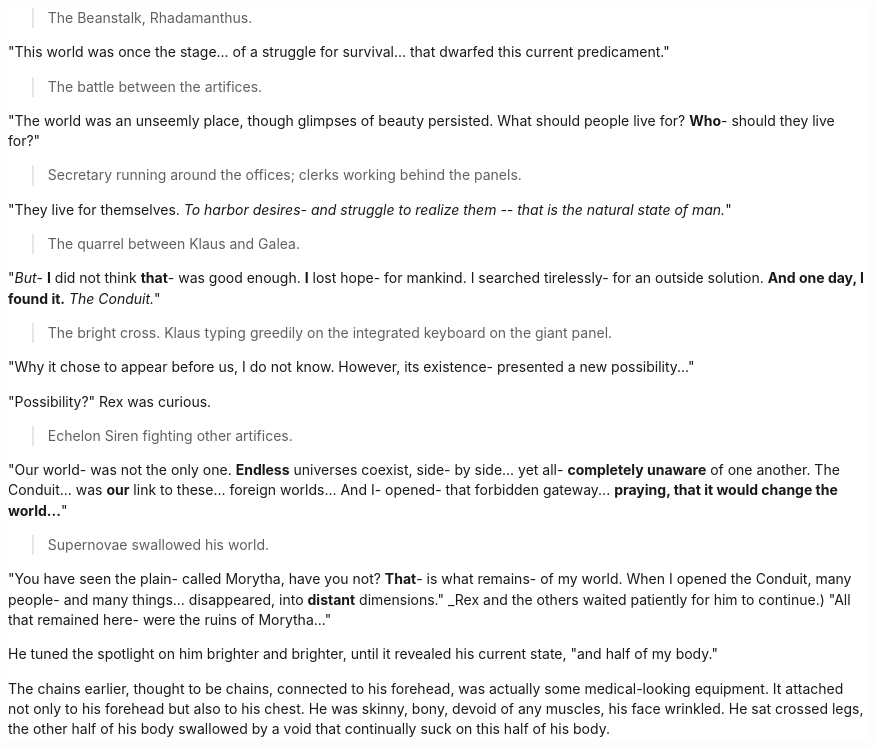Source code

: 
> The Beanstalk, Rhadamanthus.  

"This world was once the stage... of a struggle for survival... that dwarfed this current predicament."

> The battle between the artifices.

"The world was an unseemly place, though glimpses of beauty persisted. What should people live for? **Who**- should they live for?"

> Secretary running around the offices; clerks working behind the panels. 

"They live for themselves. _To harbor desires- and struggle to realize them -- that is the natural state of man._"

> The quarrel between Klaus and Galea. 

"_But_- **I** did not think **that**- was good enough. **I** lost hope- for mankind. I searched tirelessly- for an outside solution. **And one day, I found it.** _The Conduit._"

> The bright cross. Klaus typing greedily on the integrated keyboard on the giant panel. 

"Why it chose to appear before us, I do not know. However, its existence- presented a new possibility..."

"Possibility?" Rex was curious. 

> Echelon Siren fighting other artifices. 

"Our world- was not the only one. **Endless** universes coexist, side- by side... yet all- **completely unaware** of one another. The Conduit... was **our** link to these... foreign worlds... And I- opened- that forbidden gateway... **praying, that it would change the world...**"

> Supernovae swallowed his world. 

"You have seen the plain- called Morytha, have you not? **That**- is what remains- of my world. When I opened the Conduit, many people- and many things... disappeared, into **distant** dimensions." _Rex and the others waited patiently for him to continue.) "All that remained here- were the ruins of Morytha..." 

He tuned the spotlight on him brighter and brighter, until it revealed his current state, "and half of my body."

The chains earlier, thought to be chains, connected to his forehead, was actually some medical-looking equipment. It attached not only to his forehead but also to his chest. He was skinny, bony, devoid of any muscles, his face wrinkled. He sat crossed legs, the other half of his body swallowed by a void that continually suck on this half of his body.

•••

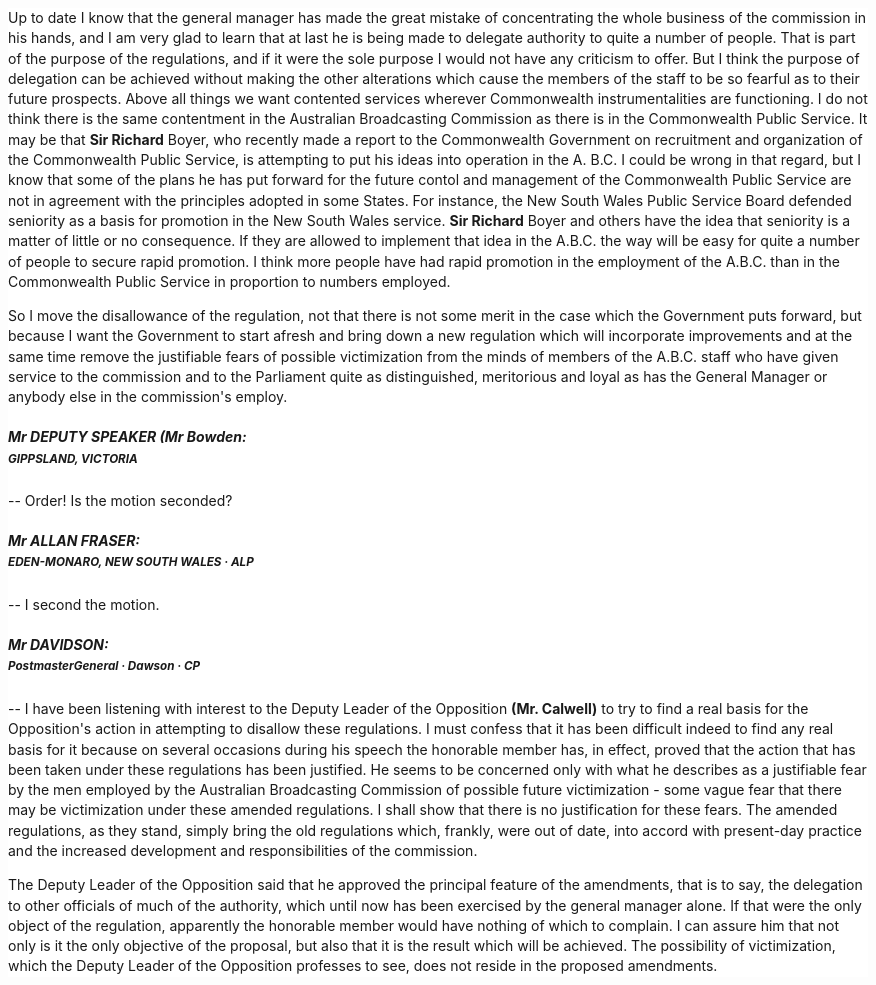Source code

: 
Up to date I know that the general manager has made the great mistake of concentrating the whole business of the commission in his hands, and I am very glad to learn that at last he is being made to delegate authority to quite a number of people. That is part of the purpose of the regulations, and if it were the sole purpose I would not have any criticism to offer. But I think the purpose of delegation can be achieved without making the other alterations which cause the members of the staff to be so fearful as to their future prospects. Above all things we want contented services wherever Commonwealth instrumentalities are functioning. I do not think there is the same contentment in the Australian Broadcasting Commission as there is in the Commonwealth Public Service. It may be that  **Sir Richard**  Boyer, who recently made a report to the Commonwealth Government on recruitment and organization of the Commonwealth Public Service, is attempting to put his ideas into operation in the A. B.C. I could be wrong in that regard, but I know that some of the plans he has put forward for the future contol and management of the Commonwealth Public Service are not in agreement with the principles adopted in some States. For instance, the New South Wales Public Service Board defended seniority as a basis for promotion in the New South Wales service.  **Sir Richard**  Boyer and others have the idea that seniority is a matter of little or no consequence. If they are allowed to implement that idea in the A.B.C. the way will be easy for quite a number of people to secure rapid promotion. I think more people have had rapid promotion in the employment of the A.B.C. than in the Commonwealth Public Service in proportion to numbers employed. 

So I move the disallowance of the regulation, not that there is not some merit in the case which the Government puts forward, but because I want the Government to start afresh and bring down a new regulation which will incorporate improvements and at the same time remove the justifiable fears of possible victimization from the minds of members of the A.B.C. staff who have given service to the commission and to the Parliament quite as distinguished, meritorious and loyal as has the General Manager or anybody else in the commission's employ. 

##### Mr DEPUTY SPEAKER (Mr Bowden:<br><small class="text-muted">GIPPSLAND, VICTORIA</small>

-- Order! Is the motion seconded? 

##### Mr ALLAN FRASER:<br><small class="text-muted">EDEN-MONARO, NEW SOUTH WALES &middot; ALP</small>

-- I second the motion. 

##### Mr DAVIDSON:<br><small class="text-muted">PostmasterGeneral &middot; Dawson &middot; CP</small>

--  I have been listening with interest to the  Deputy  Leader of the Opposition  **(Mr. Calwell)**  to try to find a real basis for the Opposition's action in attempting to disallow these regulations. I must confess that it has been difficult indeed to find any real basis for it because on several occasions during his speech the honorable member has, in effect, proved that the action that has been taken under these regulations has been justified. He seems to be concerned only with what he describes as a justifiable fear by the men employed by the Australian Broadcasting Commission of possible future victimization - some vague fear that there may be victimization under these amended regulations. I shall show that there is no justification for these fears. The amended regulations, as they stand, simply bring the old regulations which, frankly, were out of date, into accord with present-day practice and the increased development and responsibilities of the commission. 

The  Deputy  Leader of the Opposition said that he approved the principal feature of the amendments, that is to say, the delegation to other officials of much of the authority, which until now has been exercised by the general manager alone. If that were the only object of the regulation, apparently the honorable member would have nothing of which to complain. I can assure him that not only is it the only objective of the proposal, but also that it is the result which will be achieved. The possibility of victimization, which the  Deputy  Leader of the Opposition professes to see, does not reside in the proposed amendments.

•••

**Exercise:**
The reply should hold only the lines of the listing above starting at the line containing "world- was not" and ending at the line containing "swallowed his world.", exactly as written.

**Result for this exercise:**
"Our world- was not the only one. **Endless** universes coexist, side- by side... yet all- **completely unaware** of one another. The Conduit... was **our** link to these... foreign worlds... And I- opened- that forbidden gateway... **praying, that it would change the world...**"

> Supernovae swallowed his world. 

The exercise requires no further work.